We knew that though, didn’t we? Get yourself ‘adopted’ by a gallery or a collector and your work will sky rocket in price. You might have to be dead though, which would at least mean you weren’t kept on a lead by your sponsor/patron/gatekeeper.
It’s always seemed to me that, and this video puts it succinctly, as art has no intrinsic value, it can only accrue value from people’s perceptions of it and these are easily manipulated by social and economic concomitants. Look at the number of celebrities suddenly, and from a standing start, producing a best selling novel. Was it that good? Really, was it? Or were people just buying the name and making positive attributions based on the author’s performance in, oh I don’t know, Die Another Million Times?
As a psychologist by training and practice, the influence of social context has seemed to me to be a major factor in the appraisal of subjectivity. A ‘name’ lends its own aura, a kind of halo effect which, in research terms, is the phenomenon whereby a person is judged according to criteria that aren’t necessarily relevant to the quality under consideration. You look good so you’re probably smart – that sort of thing, although that works less well for women.
For art, it’s likely to be the plain fact of being in a gallery, and thereafter of the aesthetics of the gallery itself. In a documentary featuring Sean Scully, I saw what to me was a quite nondescript abstract transformed by its particular position in the gallery that had bought it. Against a white wall and seen through two arches down a pristine corridor, that canvas looked striking.
But how did it get there? Who recognised its value in the first place and took it, like an unwieldy Cinderella, to the gallery ball? Or did they know Scully as an artist who had exhibited elsewhere, who had an agent who negotiated its inclusion, whose work was worth a bet because he was a ‘name’? Would it have sparked so much interest from a trestle table at the Christmas Craft Fayre in Pocklington*?
It’s also interesting to me that so many high profile artists are also, well, slightly strange, and I wonder if that’s part of the package. I recall being invited to a posh party back in the day, one at which girls from Roedean** would be in attendance. My ‘sponsors’ were my flatmates, both Sussex university undergraduates; and as the artist (Foundation year, Brighton) I was their proxy weirdness. I managed this in splendid style by trying to eat a bay leaf because I’d never seen one before and, working class kid that I was, my drummed-in ethic was to eat everything on my plate.
Unfortunately, I’ve lost a lot of that inadvertent kudos over the years, unless you count being a psychologist which was the only job I ever had that cleared off the chat-up merchants faster than salt on a slug’s tail [no, don’t do that, slugs are family!] so I might have to generate some. What if I pretend to be my own agent but with everyone knowing; you know, like Dame Edna and Barry Humphreys – never seen together? Fake a previous life as a spy? Fake a previous life even? Unacknowledged wild child of the Medici family, infamously confined to an asylum from birth?
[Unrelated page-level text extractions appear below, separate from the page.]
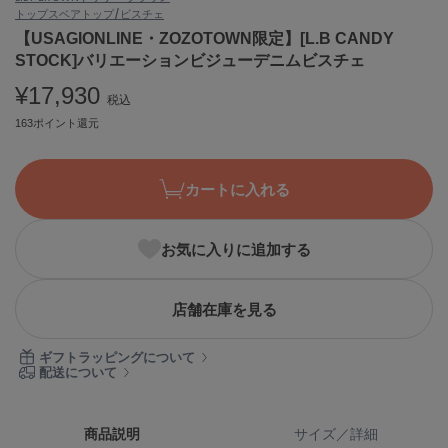
トップス
ベアトップ/ビスチェ
ASICS
アシックス
【USAGIONLINE・ZOZOTOWN限定】[L.B CANDY
STOCK]バリエーションビジューデニムビスチェ
¥17,930
税込
Ballelite
163ポイント還元
バレリット
BANDOLIER
バンドリヤー
カートに入れる
Barbour
バブアー
お気に入りに追加する
Beyond Closet
ビヨンドクローゼット
店舗在庫を見る
ギフトラッピングについて
配送について
Calvin Klein
カルバン・クライン
CELFORD
商品説明
サイズ／詳細
セルフォード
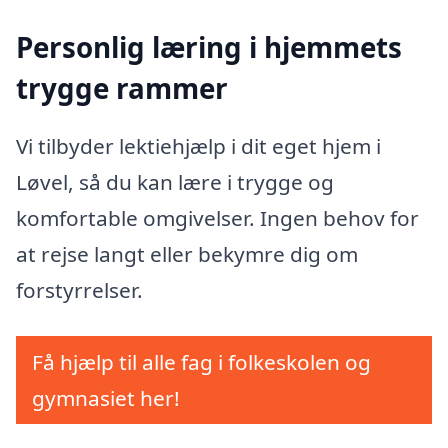
Personlig læring i hjemmets
trygge rammer
Vi tilbyder lektiehjælp i dit eget hjem i
Løvel, så du kan lære i trygge og
komfortable omgivelser. Ingen behov for
at rejse langt eller bekymre dig om
forstyrrelser.
Få hjælp til alle fag i folkeskolen og
gymnasiet her!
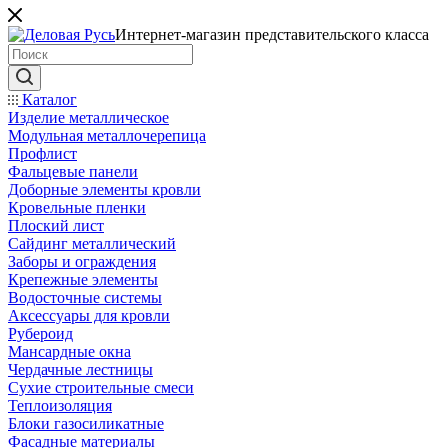
Интернет-магазин представительского класса
Каталог
Изделие металлическое
Модульная металлочерепица
Профлист
Фальцевые панели
Доборные элементы кровли
Кровельные пленки
Плоский лист
Сайдинг металлический
Заборы и ограждения
Крепежные элементы
Водосточные системы
Аксессуары для кровли
Рубероид
Мансардные окна
Чердачные лестницы
Сухие строительные смеси
Теплоизоляция
Блоки газосиликатные
Фасадные материалы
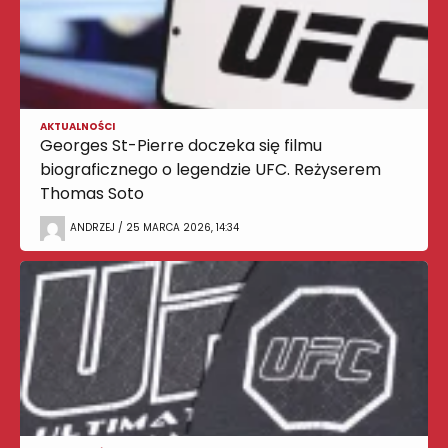
AKTUALNOŚCI
Georges St-Pierre doczeka się filmu
biograficznego o legendzie UFC. Reżyserem
Thomas Soto
ANDRZEJ / 25 MARCA 2026, 14:34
Meanwhile, what’s your money on here – Pollock or hedgehog?

*Pocklington. A small town in Yorkshire where, in nineteen hundred and frozen to death, our car broke down and had to be fixed at a local garage. It was dark and late, and the most exciting night of my not-very-exciting life to that point.
**Roedean. A posh public school (private, if you’re American) near Brighton where minor aristocracy sent their girls to make sure they learned about French, twin sets, dinner parties, and how to greet Earls. They knew how to handle a bay leaf, for sure.